(Study material begins)

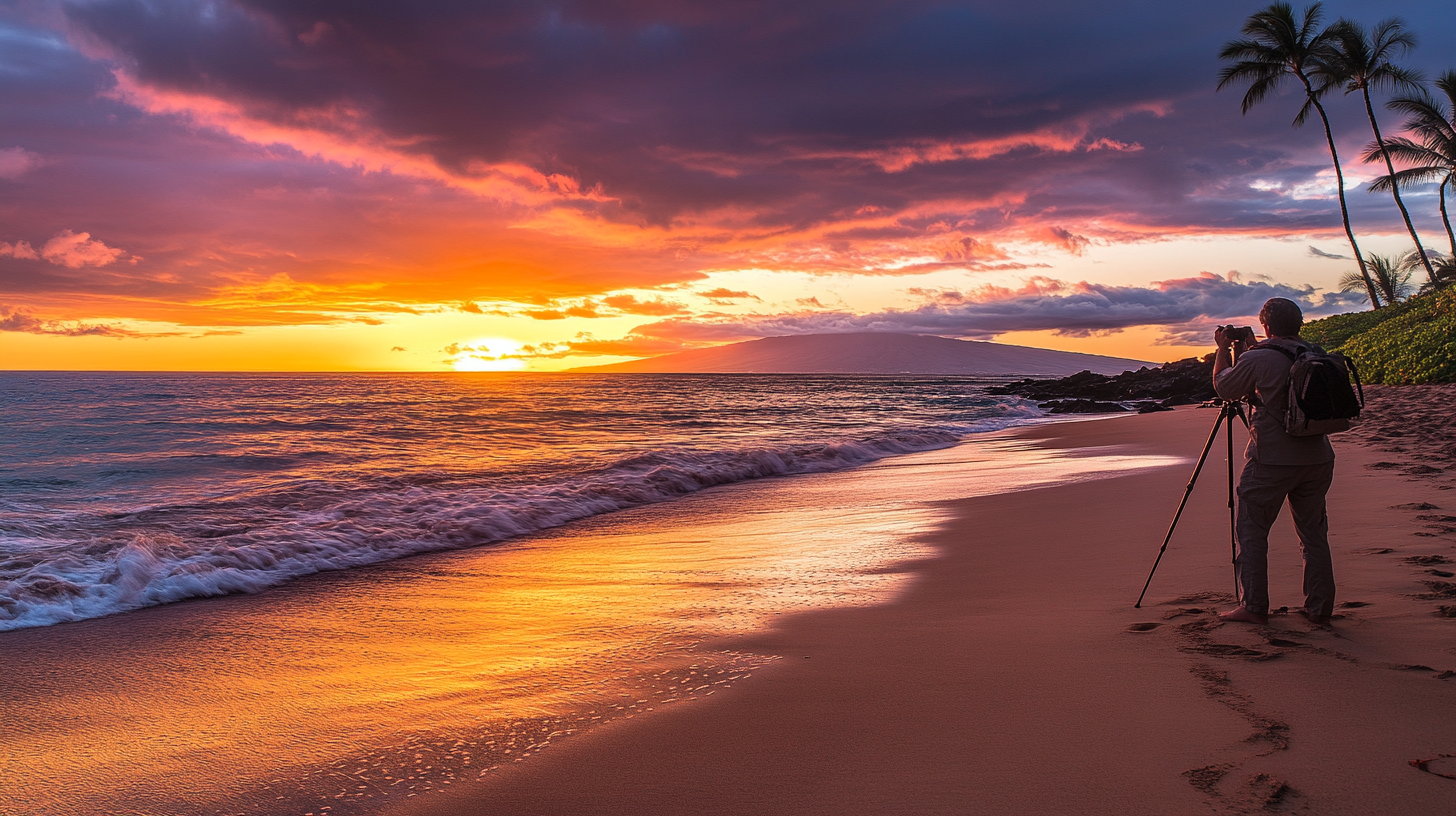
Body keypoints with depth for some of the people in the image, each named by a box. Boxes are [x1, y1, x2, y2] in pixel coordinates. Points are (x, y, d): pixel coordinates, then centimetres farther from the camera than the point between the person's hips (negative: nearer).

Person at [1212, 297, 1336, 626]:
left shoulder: (1257, 360, -12)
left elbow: (1223, 387, 4)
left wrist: (1223, 349, 17)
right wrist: (1242, 352, 28)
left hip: (1271, 460, -6)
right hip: (1317, 459, 6)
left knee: (1251, 531, 5)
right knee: (1314, 534, 13)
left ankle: (1254, 607, 5)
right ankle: (1319, 608, 15)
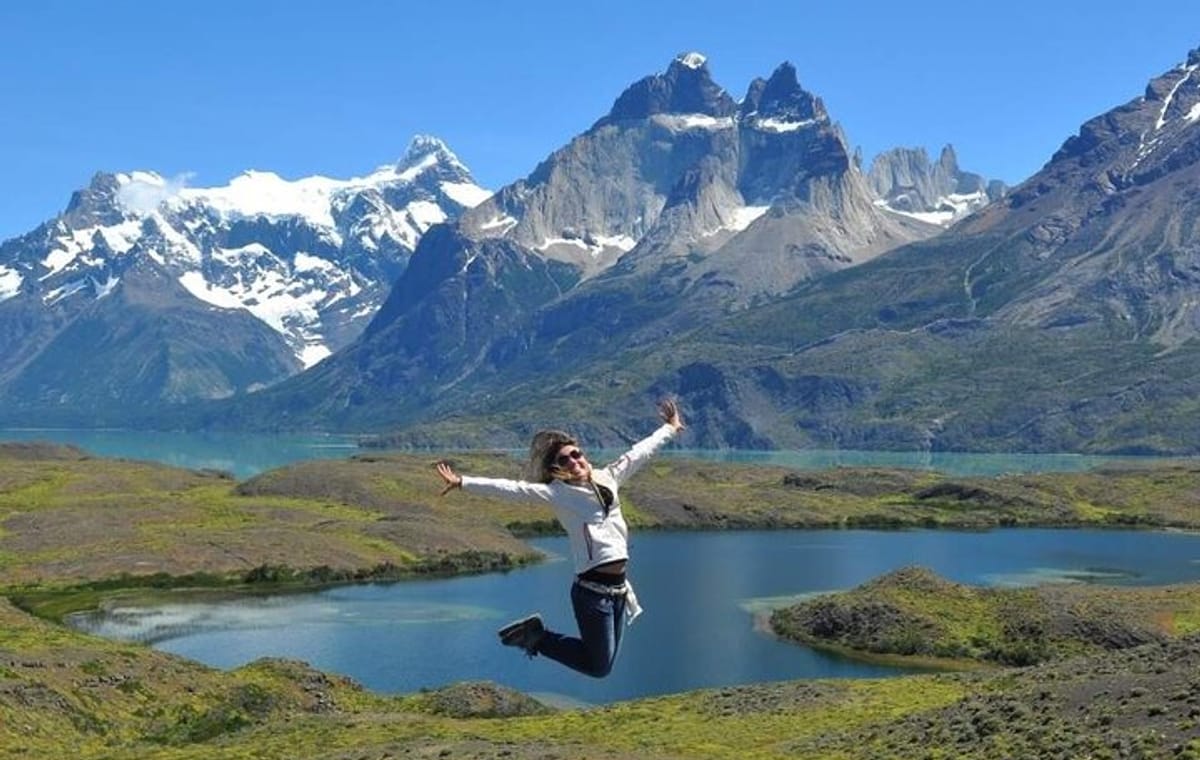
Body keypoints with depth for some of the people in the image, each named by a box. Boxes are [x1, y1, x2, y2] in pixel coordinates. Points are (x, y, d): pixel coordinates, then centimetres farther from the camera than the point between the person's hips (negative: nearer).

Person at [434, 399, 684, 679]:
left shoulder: (607, 478, 12)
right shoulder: (557, 492, -5)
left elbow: (639, 452, 23)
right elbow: (513, 489, -14)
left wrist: (670, 428, 36)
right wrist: (463, 482, -24)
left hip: (618, 588, 7)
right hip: (592, 590, -6)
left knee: (603, 663, 14)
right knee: (598, 666, -1)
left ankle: (537, 634, 29)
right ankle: (537, 637, 17)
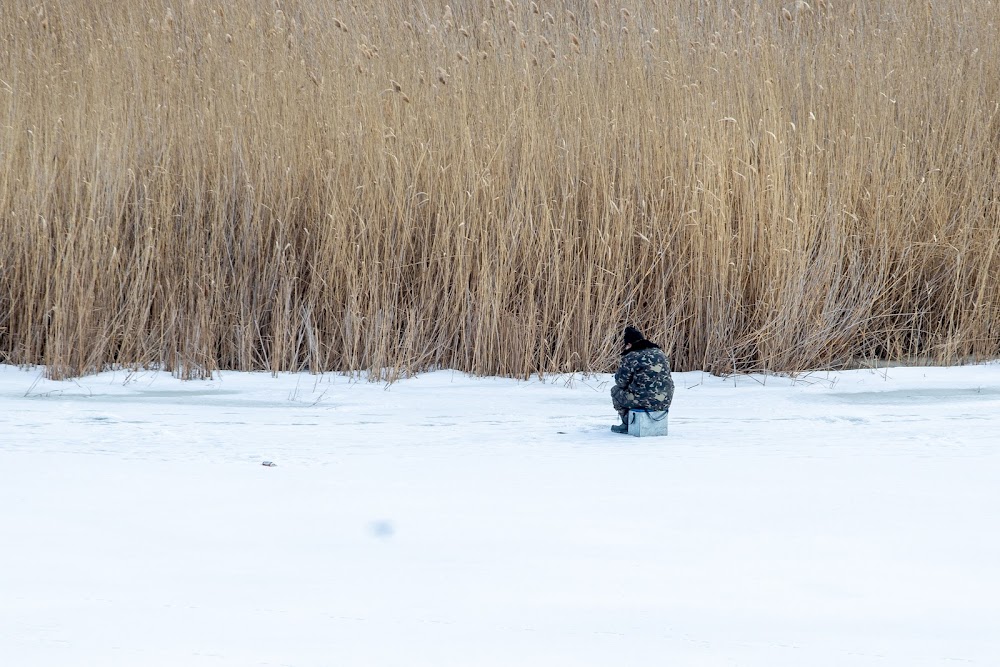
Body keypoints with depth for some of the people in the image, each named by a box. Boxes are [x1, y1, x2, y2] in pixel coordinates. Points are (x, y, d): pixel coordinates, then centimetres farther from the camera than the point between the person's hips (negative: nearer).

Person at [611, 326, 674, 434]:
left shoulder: (630, 357, -9)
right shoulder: (660, 353, 12)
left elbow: (621, 382, -3)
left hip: (643, 402, -7)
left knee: (616, 390, 21)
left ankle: (627, 424, 16)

(Study material ends)

Rescale the stretch from the line containing "right hip: (1317, 459, 6)" through the end of the items: repeat every line except the picture lines, leaving box coordinates and all descriptive text unchanged. Multiply each keypoint's x, y, and depth value by 2.6, rounding to whole numbers with halves rounded up.

right hip: (3424, 1193, 16)
left knee: (3253, 1381, 13)
right knee: (3416, 1388, 34)
left ankle: (3260, 1578, 13)
right ankle: (3429, 1581, 39)
Body keypoints with depth for some of the people in the image, each named by a box. Boxes are [x1, y1, x2, y2] in pixel coordinates. Points are (x, y, d): pixel coordinates, then centimetres farther from the camera than the point between the person's hips (negative: nearer).

Person at [434, 399, 684, 679]:
left shoulder: (1578, 1243, 31)
right shoulder: (1448, 1279, -13)
left elbow: (1661, 1175, 60)
right elbow: (1334, 1271, -36)
left wrist: (1742, 1113, 94)
right wrist: (1204, 1253, -62)
left hip: (1607, 1529, 18)
right hip: (1539, 1534, -16)
left knee: (1568, 1724, 36)
right knee: (1555, 1732, -3)
left ankle: (1396, 1648, 75)
right ankle: (1396, 1656, 44)
Body keypoints with depth for some of the people in the image, each named by a box. Boxes are [x1, y1, x2, y2] in pixel coordinates. Points are (x, y, d): pixel coordinates, then centimetres farther from the camera than the point between the person's hips (negative: nearer).

Person at [611, 326, 674, 434]:
left shoulder: (1638, 928, -23)
right shoulder: (1716, 918, 31)
left elbow: (1615, 993, -8)
left hip: (1672, 1045, -18)
left knee: (1602, 1014, 55)
left ankle: (1630, 1102, 42)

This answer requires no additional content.